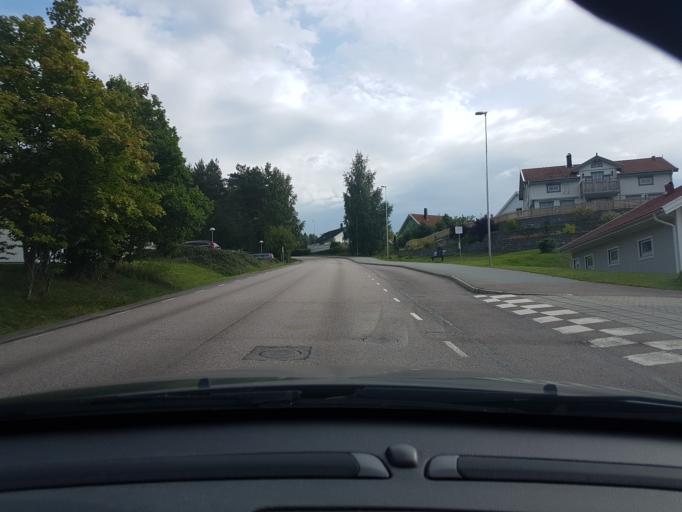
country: SE
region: Vaestra Goetaland
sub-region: Ale Kommun
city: Surte
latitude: 57.8518
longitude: 12.0315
= = = = = = =
→ **Set exercise**: Could you return every line of the entries above word for word, leaving out the pictures?

→ **Result for this task**:
country: SE
region: Vaestra Goetaland
sub-region: Ale Kommun
city: Surte
latitude: 57.8518
longitude: 12.0315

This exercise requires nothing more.